CCI RHUMEL: JOURNÉE D’ÉTUDE SUR LA LOI DE FINANCES 2019


la Chambre de commerce et d’industrie du Rhumel (CCI), qui a pour mission de représenter et de soutenir ses adhérents issus des secteurs du commerce, de l’industrie et des services, a organisé à l’hôtel Hocine de la nouvelle ville Ali Mendjeli, une journée d’études portant sur le thème de la loi de finances 2019, et de son impact sur l’économie du pays.

À cet effet, deux hauts cadres du ministère des Finances, ainsi que le contrôleur principal auprès de la direction régionale des douanes de Constantine, ont été conviés à communiquer, respectivement, sur les principales mesures fiscales et les dispositions douanières contenues dans la nouvelle loi des finances. À ce propos, Mohand Ameur, le directeur de la législation et de la réglementation fiscales (DLRF), qui fait partie de la direction générale des impôts (DGI), a affirmé que la LF 2019 est garante d’une certaine stabilité du pouvoir d’achat, de même qu’elle contribue à la création d’un climat propice à l’investissement : « Cette loi est venue consacrer une certaine stabilité, d’une part, au pouvoir d’achat des citoyens, et d’autre part, à l’encouragement de l’initiative privée et de l’entrepreneuriat, en ce sens qu’elle ne comporte pas de

 

nouvelles taxes ou impôts, et que certaines nouvelles dispositions, à l’image de la réduction du taux de la taxe sur la valeur ajoutée (TVA), de 19 % à 9 %, pour les agriculteurs exploitant les serres, devront encourager le développement du secteur de l’agriculture et la promotion de la production nationale », a-t-il expliqué.
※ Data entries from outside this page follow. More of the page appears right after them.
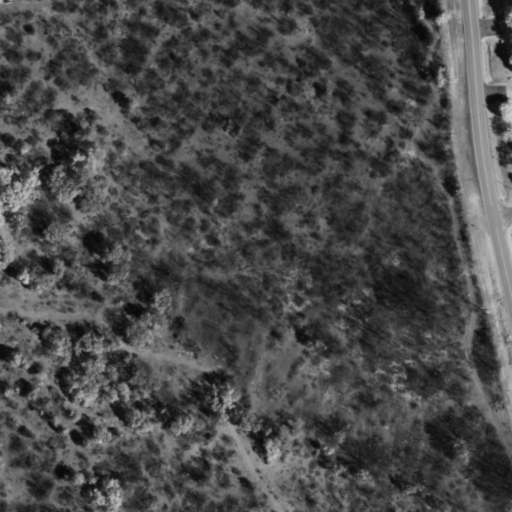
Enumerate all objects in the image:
road: (480, 154)
road: (503, 214)
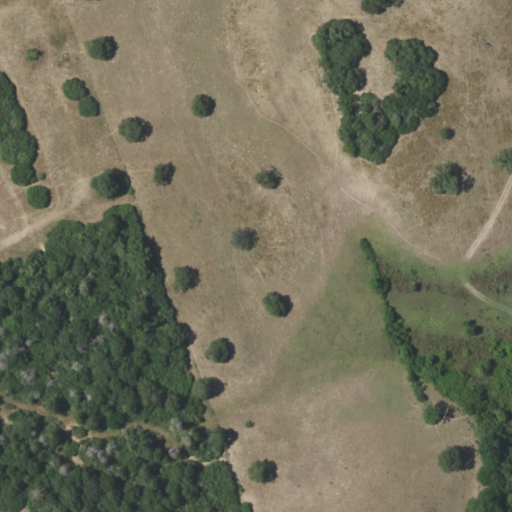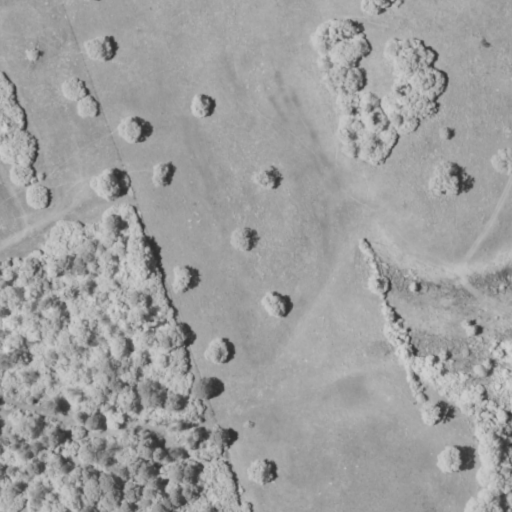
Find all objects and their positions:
road: (199, 257)
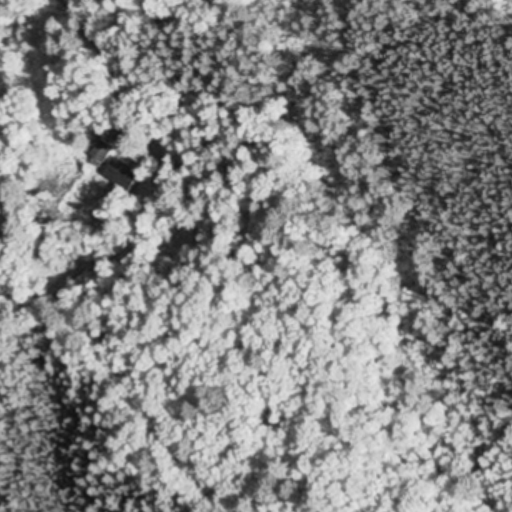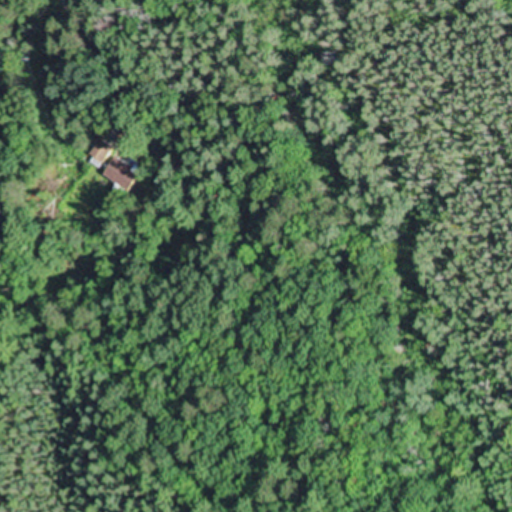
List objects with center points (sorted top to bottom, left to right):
building: (100, 152)
building: (122, 175)
road: (174, 413)
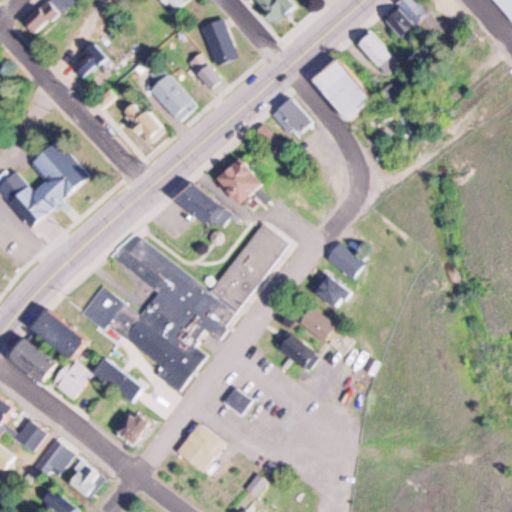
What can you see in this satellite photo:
building: (172, 3)
building: (176, 4)
building: (507, 5)
building: (276, 7)
building: (505, 8)
building: (275, 9)
road: (10, 10)
building: (416, 11)
building: (47, 12)
building: (49, 15)
road: (494, 21)
building: (401, 26)
road: (261, 32)
building: (222, 39)
building: (221, 41)
building: (377, 50)
building: (94, 58)
building: (92, 60)
building: (209, 71)
building: (209, 75)
building: (0, 85)
building: (347, 88)
building: (175, 96)
building: (178, 98)
road: (75, 99)
building: (295, 116)
building: (296, 117)
building: (144, 119)
building: (144, 120)
road: (344, 130)
building: (272, 138)
road: (175, 162)
building: (239, 178)
building: (46, 180)
building: (48, 181)
building: (201, 204)
building: (204, 208)
building: (352, 260)
building: (329, 287)
building: (334, 289)
building: (190, 298)
building: (106, 307)
building: (205, 311)
building: (323, 324)
building: (325, 326)
building: (68, 334)
building: (303, 351)
building: (34, 359)
road: (230, 359)
building: (73, 378)
building: (75, 380)
building: (122, 380)
building: (244, 401)
building: (5, 410)
building: (133, 426)
building: (133, 429)
road: (96, 433)
building: (32, 435)
building: (35, 435)
building: (205, 447)
building: (206, 447)
building: (61, 454)
building: (7, 456)
building: (6, 458)
building: (58, 458)
building: (88, 479)
building: (90, 479)
building: (263, 483)
building: (261, 485)
road: (371, 490)
building: (64, 503)
building: (245, 510)
building: (146, 511)
building: (147, 511)
building: (243, 511)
De son côté, le président de la CCI, Larbi Souici, s’est montré optimiste quant à la nouvelle dynamique qui sera insufflée par la LF 2019 à l’économie nationale. Selon lui, « cette loi vient compléter celle de 2018, qui a accordé d’importantes facilitations à l’investissement, et nous devrons en cueillir les fruits dans les prochaines années ». Il convient de noter que cette journée a connu la participation d’une soixantaine d’opérateurs économiques, publics et privés, lesquels ont profité de la présence des intervenants précités pour échanger avec eux et surtout poser leurs questions quant aux retombées de l’application des nouvelles dispositions sur leurs activités.